Background: Visual and auditory signs of patient functioning have long been used for clinical diagnosis, treatment selection, and prognosis. Direct measurement and quantification of these signals can aim to improve the consistency, sensitivity, and scalability of clinical assessment. Currently, we investigate if machine learning-based computer vision (CV), semantic, and acoustic analysis can capture clinical features from free speech responses to a brief interview 1 month post-trauma that accurately classify major depressive disorder (MDD) and posttraumatic stress disorder (PTSD).
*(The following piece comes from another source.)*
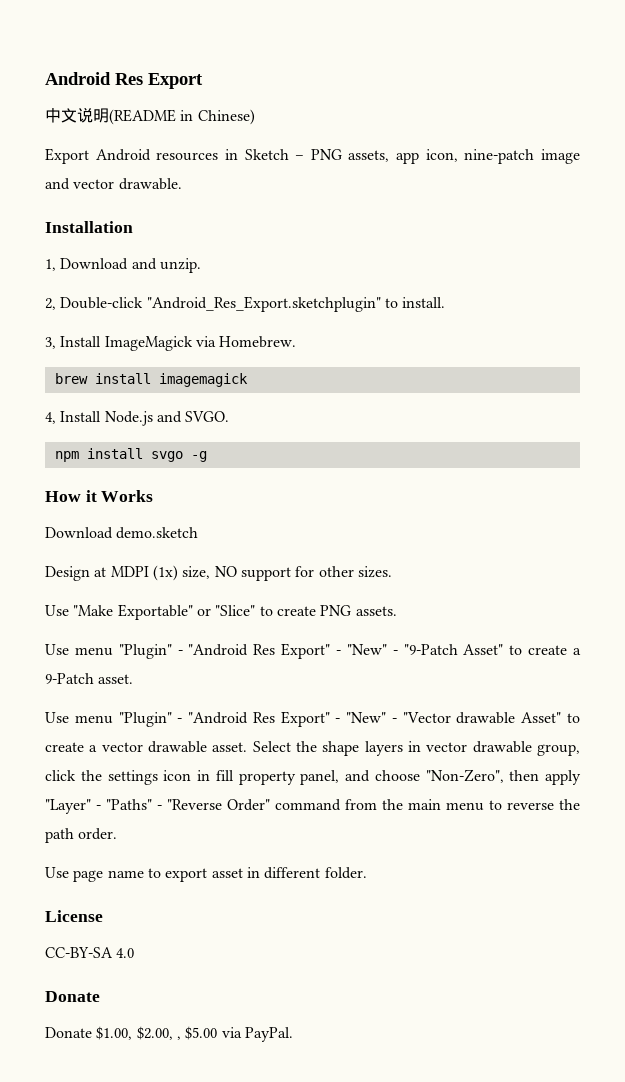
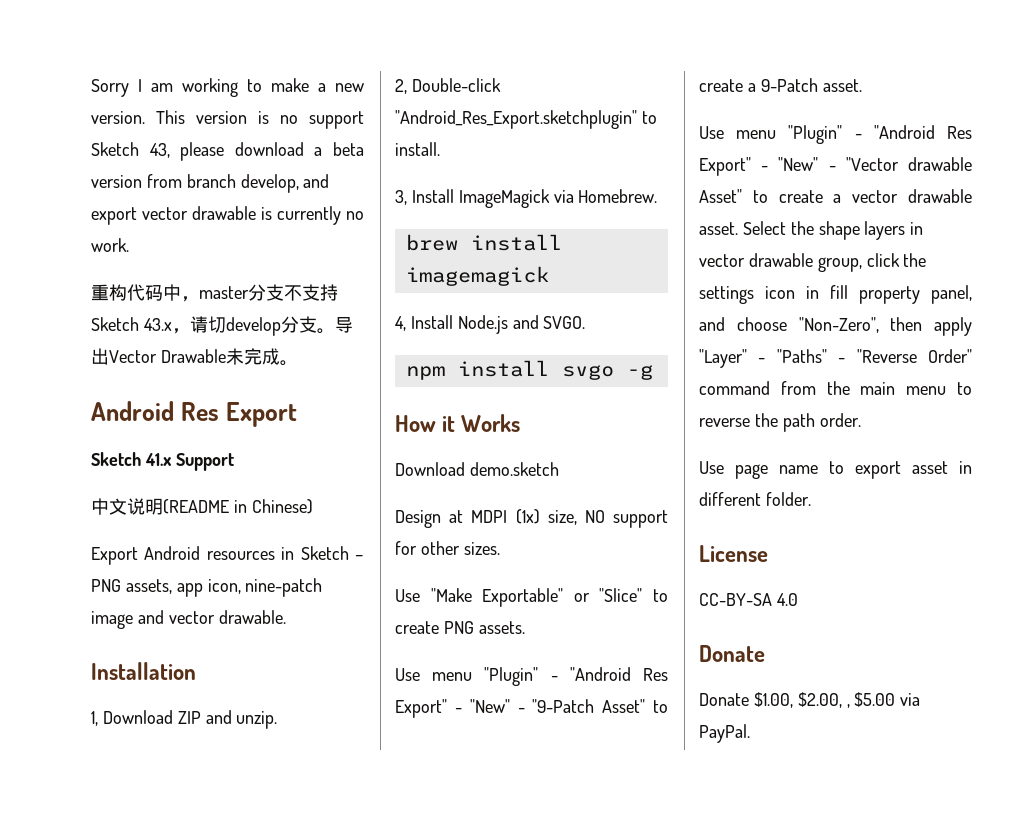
(45, 78) none -> [91,78,364,97] [91,110,364,129] [91,142,364,161] [91,174,330,193] [91,206,364,225] [91,238,129,252] [91,284,338,302] [91,316,353,336] [91,348,298,366] Sorry I am working to make a new version. This version is no support Sketch 43, please download a beta version from branch develop, and export vector drawable is currently no work. // 重构代码中，master分支不支持Sketch 43.x，请切develop分支。导出Vector Drawable未完成。 //
(203, 81) none -> [91,452,234,471] // Sketch 41.x Support
(129, 264) none -> [177,711,201,724] ZIP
Methods: N = 81 patients admitted to an emergency department (ED) of a Level-1 Trauma Unit following a life-threatening traumatic event participated in an open-ended qualitative interview with a para-professional about their experience 1 month following admission. A deep neural network was utilized to extract facial features of emotion and their intensity, movement parameters, speech prosody, and natural language content. These features were utilized as inputs to classify PTSD and MDD cross-sectionally.
Results: Both video- and audio-based markers contributed to good discriminatory classification accuracy. The algorithm discriminates PTSD status at 1 month after ED admission with an AUC of 0.90 (weighted average precision = 0.83, recall = 0.84, and f1-score = 0.83) as well as depression status at 1 month after ED admission with an AUC of 0.86 (weighted average precision = 0.83, recall = 0.82, and f1-score = 0.82).
Conclusions: Direct clinical observation during post-trauma free speech using deep learning identifies digital markers that can be utilized to classify MDD and PTSD status.
Keywords: Computer vision; deep learning; depression; digital biomarker; emergency department; landmark feature; posttraumatic stress; resilience; voice analysis.